On Mon, Jul 15, 2019 at 9:34 AM Andi Kleen <ak@xxxxxxxxxxxxxxx> wrote:
Juergen Gross <jgross@xxxxxxxx> writes:
The long term plan has been to replace Xen PV guests by PVH. The first
victim of that plan are now 32-bit PV guests, as those are used only
rather seldom these days. Xen on x86 requires 64-bit support and with
Grub2 now supporting PVH officially since version 2.04 there is no
need to keep 32-bit PV guest support alive in the Linux kernel.
Additionally Meltdown mitigation is not available in the kernel running
as 32-bit PV guest, so dropping this mode makes sense from security
point of view, too.
Normally we have a deprecation period for feature removals like this.

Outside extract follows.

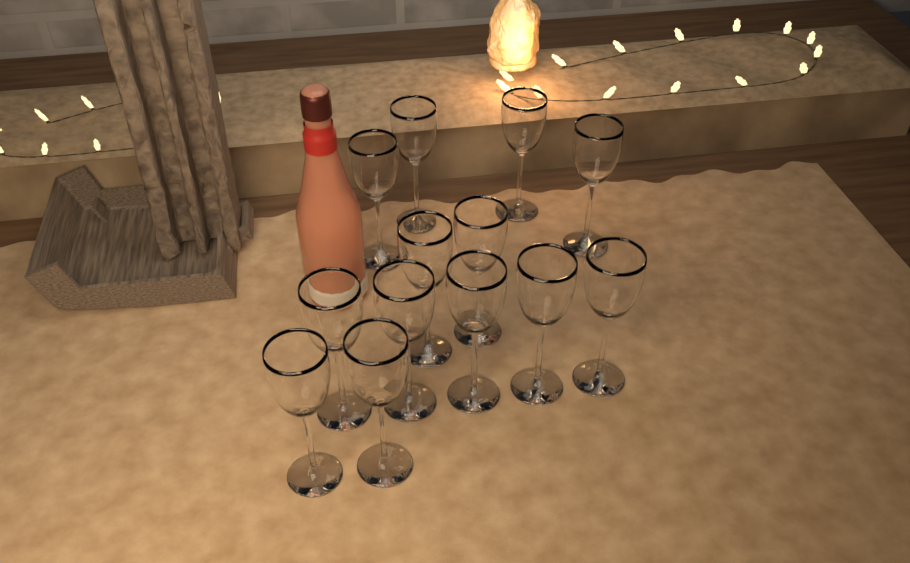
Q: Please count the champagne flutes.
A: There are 13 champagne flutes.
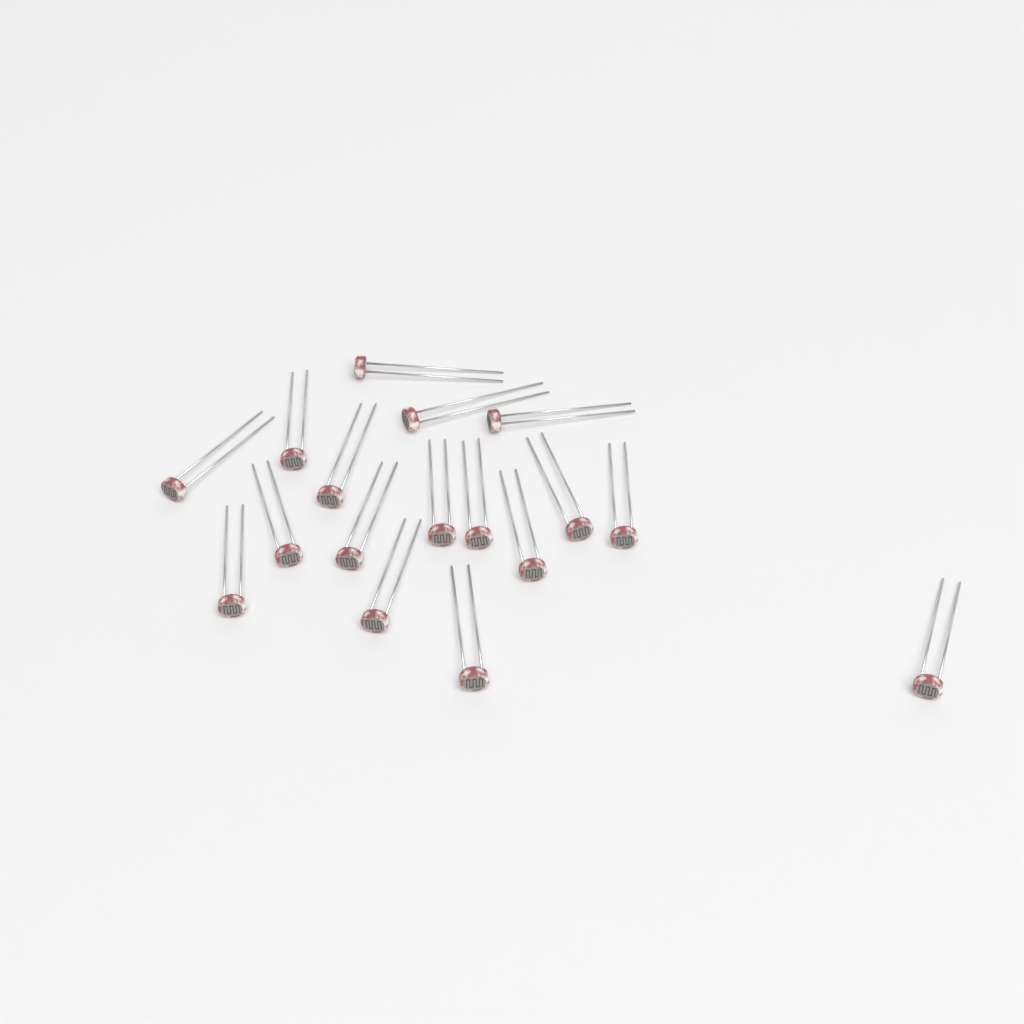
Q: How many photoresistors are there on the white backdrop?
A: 17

You would make the kernel print a warning for some releases, and when
no user complains you can then remove. If a user complains you can't.
As I understand it, the kernel rules do allow changes like this even
if there's a complaint: this is a patch that removes what is
effectively hardware support. If the maintenance cost exceeds the
value, then removal is fair game. (Obviously we weight the value to
preserving compatibility quite highly, but in this case, Xen dropped
32-bit hardware support a long time ago. If the Xen hypervisor says
that 32-bit PV guest support is deprecated, it's deprecated.)
That being said, a warning might not be a bad idea. What's the
current status of this in upstream Xen?